Wenn Joe mir keine Sonnenbrillen, Schmuck oder sonstigen Kram, sondern Drogen verkaufen will, dann ist Joe für mich nicht „nice to meet you“. Dann bedaure ich, dass ich tatsächlich kein „police officer“ bin und nur Journalist, der nichts anderes machen kann, als aufzuschreiben, was „wahr“ ist.
Die Zahl der Flüchtlinge aus Gambia nach Deutschland lag 2012 bei 465 Personen, 2013 bei 680 Personen und 2014 bei 1.525 Personen.

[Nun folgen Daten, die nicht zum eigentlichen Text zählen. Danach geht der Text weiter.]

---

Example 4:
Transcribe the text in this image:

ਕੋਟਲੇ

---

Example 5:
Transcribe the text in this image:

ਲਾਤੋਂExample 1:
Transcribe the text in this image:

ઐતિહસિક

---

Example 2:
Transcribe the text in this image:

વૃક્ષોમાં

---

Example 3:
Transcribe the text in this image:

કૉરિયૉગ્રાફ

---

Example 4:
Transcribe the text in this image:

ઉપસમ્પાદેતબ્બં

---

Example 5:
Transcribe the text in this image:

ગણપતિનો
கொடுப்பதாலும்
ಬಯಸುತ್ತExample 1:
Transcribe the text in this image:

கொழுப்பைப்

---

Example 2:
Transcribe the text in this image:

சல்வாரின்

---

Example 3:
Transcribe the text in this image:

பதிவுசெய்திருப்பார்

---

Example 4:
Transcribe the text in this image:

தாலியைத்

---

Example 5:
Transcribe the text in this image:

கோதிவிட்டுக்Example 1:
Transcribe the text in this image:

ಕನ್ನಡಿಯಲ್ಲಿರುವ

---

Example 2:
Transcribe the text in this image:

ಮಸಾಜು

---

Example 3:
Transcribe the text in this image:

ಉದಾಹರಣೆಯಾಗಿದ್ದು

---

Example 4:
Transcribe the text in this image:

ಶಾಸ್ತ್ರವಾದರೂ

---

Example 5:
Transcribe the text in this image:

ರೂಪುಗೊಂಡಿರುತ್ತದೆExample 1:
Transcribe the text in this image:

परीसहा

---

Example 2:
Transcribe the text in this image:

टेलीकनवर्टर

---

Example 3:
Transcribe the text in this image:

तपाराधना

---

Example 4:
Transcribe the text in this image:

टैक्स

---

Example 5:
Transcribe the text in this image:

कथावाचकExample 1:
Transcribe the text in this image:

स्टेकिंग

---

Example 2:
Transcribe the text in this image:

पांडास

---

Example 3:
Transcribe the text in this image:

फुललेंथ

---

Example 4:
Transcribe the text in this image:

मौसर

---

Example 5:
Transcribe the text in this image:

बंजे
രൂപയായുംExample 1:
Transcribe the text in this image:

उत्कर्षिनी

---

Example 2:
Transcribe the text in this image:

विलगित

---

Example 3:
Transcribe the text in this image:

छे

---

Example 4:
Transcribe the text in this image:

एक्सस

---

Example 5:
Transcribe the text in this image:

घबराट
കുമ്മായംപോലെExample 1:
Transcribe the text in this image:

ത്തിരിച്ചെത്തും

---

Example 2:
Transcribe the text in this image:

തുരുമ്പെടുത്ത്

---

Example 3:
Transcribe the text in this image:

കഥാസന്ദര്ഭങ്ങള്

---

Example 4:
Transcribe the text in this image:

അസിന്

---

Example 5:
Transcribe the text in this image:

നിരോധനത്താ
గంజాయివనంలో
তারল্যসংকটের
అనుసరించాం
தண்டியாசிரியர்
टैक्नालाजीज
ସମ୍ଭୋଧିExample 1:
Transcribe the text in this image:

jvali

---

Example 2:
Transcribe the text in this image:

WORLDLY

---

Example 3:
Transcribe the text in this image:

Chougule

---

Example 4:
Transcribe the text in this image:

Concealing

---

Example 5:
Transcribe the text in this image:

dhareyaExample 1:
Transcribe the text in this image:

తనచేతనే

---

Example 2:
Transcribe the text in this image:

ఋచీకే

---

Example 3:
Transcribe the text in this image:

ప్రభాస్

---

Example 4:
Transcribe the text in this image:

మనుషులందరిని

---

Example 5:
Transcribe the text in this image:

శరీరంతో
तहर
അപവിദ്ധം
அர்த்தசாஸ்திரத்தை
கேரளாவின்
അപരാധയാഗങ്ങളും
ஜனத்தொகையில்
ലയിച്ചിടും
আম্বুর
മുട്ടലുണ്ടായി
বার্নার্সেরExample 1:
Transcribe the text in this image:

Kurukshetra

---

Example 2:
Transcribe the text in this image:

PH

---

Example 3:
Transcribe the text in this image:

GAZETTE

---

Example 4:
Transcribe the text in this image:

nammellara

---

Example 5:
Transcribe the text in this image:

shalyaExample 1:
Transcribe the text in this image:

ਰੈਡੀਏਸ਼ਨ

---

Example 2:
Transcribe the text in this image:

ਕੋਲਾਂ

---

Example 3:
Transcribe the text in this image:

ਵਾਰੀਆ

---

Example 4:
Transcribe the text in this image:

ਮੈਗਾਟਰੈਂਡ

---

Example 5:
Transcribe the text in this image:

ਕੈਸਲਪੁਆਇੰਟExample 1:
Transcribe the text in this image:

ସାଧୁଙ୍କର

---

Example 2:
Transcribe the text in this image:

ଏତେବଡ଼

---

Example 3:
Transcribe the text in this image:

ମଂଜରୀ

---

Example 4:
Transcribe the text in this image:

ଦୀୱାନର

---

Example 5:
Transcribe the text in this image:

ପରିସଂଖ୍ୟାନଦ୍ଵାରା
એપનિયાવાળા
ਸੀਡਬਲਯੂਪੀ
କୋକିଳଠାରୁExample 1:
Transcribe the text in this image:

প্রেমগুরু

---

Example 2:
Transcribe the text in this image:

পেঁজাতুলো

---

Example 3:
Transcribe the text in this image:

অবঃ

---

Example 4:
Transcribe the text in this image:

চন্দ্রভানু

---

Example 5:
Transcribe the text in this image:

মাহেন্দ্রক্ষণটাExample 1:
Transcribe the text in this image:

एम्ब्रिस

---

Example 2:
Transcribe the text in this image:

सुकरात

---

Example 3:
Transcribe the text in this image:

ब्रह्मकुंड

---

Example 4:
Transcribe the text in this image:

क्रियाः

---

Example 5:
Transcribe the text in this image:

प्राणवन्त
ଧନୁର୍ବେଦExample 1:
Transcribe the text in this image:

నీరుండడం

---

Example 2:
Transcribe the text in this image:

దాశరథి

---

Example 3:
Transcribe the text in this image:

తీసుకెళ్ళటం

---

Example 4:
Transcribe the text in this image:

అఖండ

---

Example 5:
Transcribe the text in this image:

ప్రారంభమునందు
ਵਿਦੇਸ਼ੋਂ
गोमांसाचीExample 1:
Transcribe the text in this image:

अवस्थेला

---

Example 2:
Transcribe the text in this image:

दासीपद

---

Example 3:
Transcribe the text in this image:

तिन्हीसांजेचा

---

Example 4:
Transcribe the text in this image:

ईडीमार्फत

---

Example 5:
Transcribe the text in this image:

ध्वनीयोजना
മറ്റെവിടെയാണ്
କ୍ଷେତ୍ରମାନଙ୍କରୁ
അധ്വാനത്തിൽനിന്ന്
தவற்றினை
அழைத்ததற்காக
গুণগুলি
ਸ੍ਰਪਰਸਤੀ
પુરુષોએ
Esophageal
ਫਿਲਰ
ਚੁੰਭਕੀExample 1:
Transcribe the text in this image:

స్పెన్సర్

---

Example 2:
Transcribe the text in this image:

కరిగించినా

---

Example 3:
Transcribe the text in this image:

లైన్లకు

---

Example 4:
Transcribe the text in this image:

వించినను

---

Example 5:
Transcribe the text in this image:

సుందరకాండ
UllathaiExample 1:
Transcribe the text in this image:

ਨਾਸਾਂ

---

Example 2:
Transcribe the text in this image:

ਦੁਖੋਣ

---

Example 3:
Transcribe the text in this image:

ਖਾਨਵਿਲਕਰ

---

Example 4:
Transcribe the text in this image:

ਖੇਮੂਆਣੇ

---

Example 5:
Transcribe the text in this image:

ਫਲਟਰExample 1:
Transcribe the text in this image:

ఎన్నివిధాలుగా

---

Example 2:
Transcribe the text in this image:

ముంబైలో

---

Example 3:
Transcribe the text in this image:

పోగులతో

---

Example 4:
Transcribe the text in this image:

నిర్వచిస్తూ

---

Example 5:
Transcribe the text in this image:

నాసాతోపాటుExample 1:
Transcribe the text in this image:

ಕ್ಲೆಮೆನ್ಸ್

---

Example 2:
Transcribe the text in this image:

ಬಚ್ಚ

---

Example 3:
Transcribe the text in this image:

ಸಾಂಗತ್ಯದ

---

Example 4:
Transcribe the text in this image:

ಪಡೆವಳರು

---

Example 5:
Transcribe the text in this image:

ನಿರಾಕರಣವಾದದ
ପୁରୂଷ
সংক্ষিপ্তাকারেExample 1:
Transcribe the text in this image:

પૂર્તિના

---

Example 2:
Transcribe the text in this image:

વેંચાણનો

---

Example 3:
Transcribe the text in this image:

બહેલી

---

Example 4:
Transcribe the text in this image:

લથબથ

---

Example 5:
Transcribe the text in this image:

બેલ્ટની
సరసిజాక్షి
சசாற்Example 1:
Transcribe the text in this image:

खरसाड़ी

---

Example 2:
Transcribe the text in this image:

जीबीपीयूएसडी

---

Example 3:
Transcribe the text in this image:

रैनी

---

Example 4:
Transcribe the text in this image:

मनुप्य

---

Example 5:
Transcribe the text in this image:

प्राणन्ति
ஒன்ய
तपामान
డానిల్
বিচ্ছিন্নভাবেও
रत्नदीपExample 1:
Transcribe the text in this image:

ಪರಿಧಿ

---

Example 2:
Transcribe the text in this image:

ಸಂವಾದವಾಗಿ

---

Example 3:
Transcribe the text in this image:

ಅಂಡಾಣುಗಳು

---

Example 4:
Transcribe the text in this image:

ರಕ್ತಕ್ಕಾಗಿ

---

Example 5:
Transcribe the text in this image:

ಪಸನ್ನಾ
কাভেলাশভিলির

Aktuell wird nach unseren Recherchen gegen mindestens 150 Gambianer ermittelt, die in LEAs untergebracht sind, ganz überwiegend wegen Drogendelikten. „Wahr“ ist also, dass rund zehn Prozent dieser Personen polizeiauffällig geworden sind.
„Wahr“ ist auch, dass ich als Journalist nichts gegen Menschen aus Gambia habe. „Wahr“ ist aber, dass ich als Journalist Fakten prüfe und feststellen muss, dass die mutmaßliche Kriminalitätsrate bei diesen Personen exorbitant hoch ist. „Wahr“ ist ebenfalls, dass es weitere Hinweise auf sexuelle Belästigungen gibt und möglicherweise auf Bandendiebstahl. Das macht die Gambianer nicht kollektiv zu Verbrechern, aber sehr wohl zu einer Gruppe von Asylsuchenden, die außergewöhnlich auffällig ist.
„Wahr“ ist auch, dass die Zahl der „UMF“ steigt. Das sind „Unbegleitete Minderjährige Flüchtlinge“. „Wahr“ ist auch, dass sich viele dieser jungen Männer jünger machen als sie sind. „Wahr“ ist auch, dass nach unseren Recherchen insbesondere Nordafrikaner, also „Araber“, immer häufiger angeben „Syrer“ zu sein, weil „Syrer“ bevorzugt Asyl erhalten – da haben die Gambianer aufgrund der Hautfarbe gelitten.
„Nice to meet you“ ist für mich immer eine grundsätzliche Haltung gegenüber Menschen. Ich bleibe dabei aber immer kritisch. Das Elend vieler Menschen rührt mich wie jeden vernünftigen Menschen an. Aber ich lasse mich vernünftigerweise von keinem Joe auf den Arm nehmen.
Meine Aufgabe als Journalist ist es nicht, Brötchen zu verteilen und Transparente zu schwenken und mich im Freudentaumel zu beglücken, sondern genau hinzuschauen, Informationen zu recherchieren, diese zu überprüfen und gesichert an die Leserschaft weiterzugeben.
Und im Fall von „Joe“ habe ich eine klare Haltung:
Nice to meet you Joe as a human, but not as a drugdealer in a country that is giving you support and protection.
Wenn ich mir vorstellte, dass hilfsbesoffene „Nice-to-meet-you“-Fanatiker tatsächlich bereit sind, das Risiko in Kauf zu nehmen, dass zehn Prozent der „Flüchtlinge“, die oft „Einwanderer“ sind, tatsächlich Ganoven bis Kriminelle sind, wir also nicht von 8.000, sondern von 80.000 Menschen reden, die gegen unsere Gesetze verstoßen, dann wird „Nice-to-meet-you“ zur klassenkämpferischen Systemfrage.
Meine Antwort ist klar: Ich begrüße Flüchtlinge, aber keine Kriminellen.
Was den Hilfsbesoffenen nicht klar ist: Meine Haltung beschützt tatsächliche Flüchtlinge. Die „alle-sind-willkommen-Fraktion“ hingegen schürt Fremdenhass und Gewalt und alle, die das anders sehen, sind, wer hätte es gedacht, Nazis.